The Design Rehab is a learning opportunity for designers to create socially responsible and inclusive products that have a positive impact on users’ wellbeing.

Microsoft partnered with Emily Carr University for a 6-week student fellowship program. The brief was to create a ‘what if’ experience for the future state of a more responsible and respectful technology: If we could start over, would we do things differently? What would we design within a truly open and human-centred design?

 

My Roles

  • Project Management

  • Concept Creator (The Design Rehab)

  • Content Writer

  • Visual Design

  • Art Direction

  • UX Designer

Tools

  • Figma

  • Adobe Photoshop

Team

  • 3 UX Designers

  • 1 Communication Designer

Links

 
 

The Design Rehab

The Design Rehab is an open-source library that prioritize design thinking, critical theory, and intersectionality to promote inclusion, resilience and sustainability in designing systems, services and products. Our primary user group is designers and the people connected to the design processes (engineers, developers, writers, researchers..etc) but can be applied to anyone who uses design thinking in their own practice. The courses are separated into three categories of design:

 

Designing Contexts and Environments

Before designing objects and experiences, we have to think about the context they’ll reside in.
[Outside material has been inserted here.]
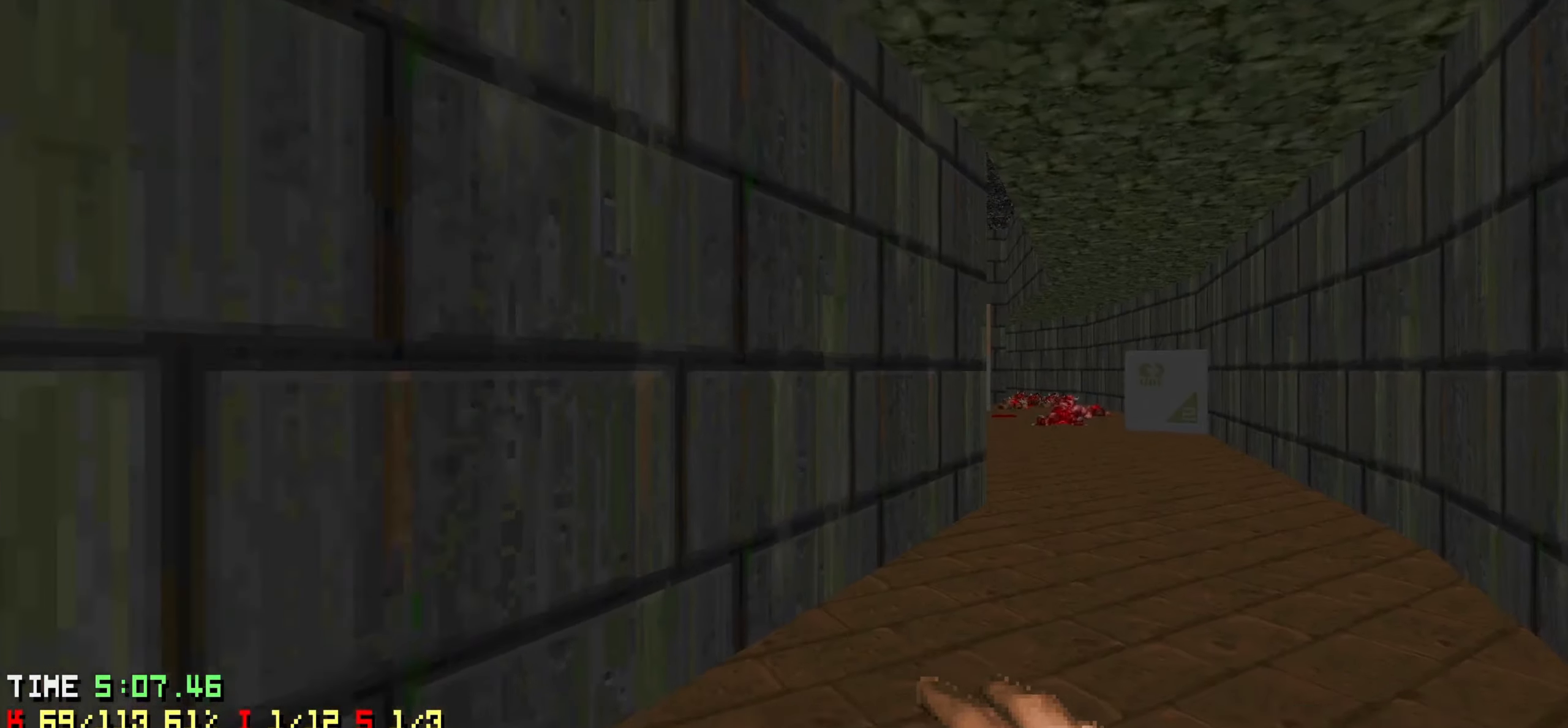
{"keys": ["d"], "mouse": [], "mouse_move": "left", "events": [[466, "w", "up"]]}
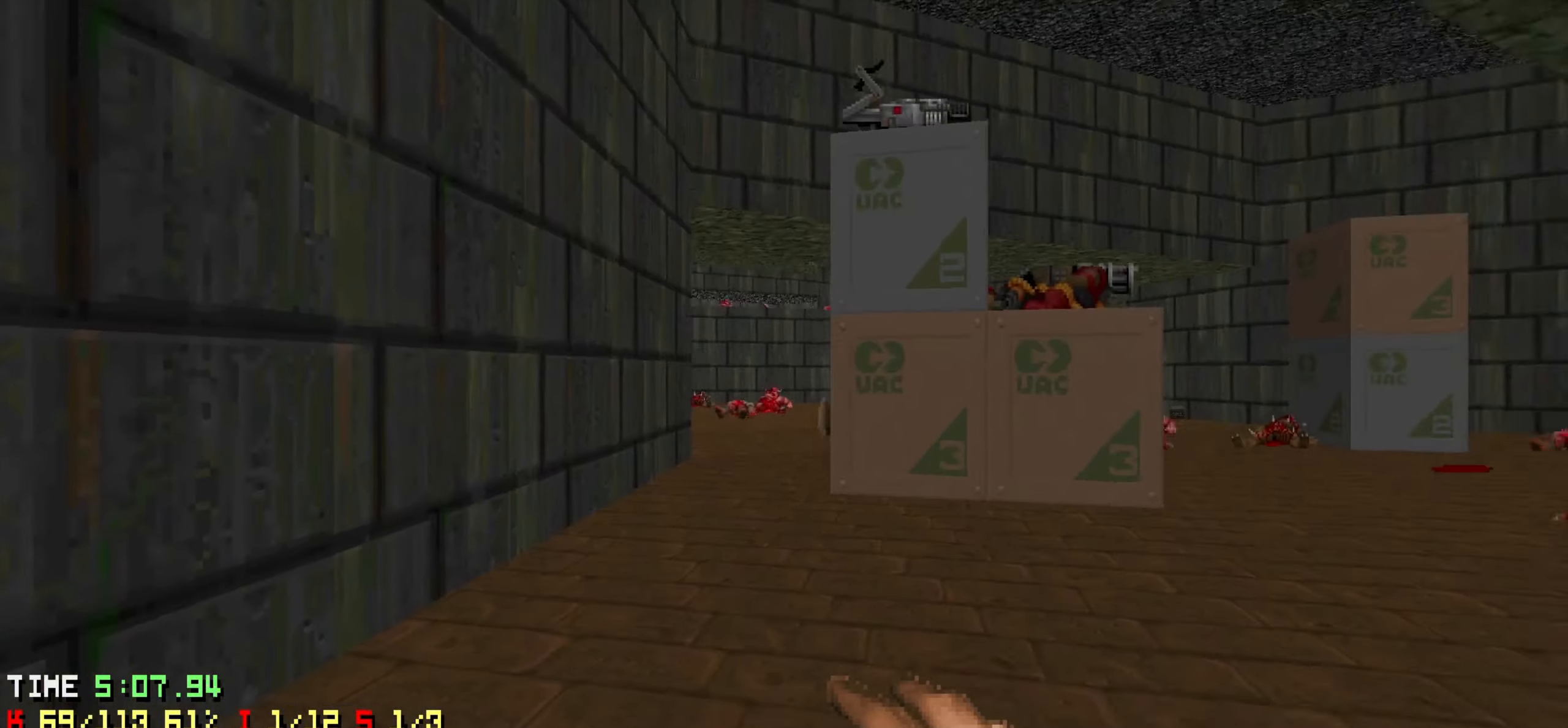
{"keys": [], "mouse": [], "mouse_move": "still", "events": [[66, "a", "down"], [66, "s", "down"], [116, "d", "up"], [150, "s", "up"], [300, "a", "up"]]}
These courses challenge the designer to think outside their own reality. It is encouraged that designers move past their own assumptions and create scenarios to build better futures of our world that benefit a greater majority.

Human-centred Design

All designers have a common understanding that design is for humans. However, it is not always the case for the wellbeing of humans.

The Design Rehab is expanding on what it means to be human in the 21st century and be accountable for the things we put out in the world as designers.

Designing for Non-humans

There is a certain limitation with human-centred design when we talk about artificial intelligence, machine learning and other non-human beings. We have to extend our thinking over to beyond human-centric to solve the problems of experiential futures we create.

 

Problem Space

We wanted to investigate how much of our design education is taught through a Western/Euro-centric lens. A lot of design history, computing and UX highlighted in design pedagogies are from and by white males - who have the highest form of power and privileges. Achieving wellness in tech in the long term requires prioritizing education. It is essential to dissect how education systems have been colonized and disabled us to fully engage with the unprivileged majority.

Most designers know not to outright regard themselves as saviors, but there’s still an unarticulated gap in our current design education system: acknowledging the role of power we have as designer.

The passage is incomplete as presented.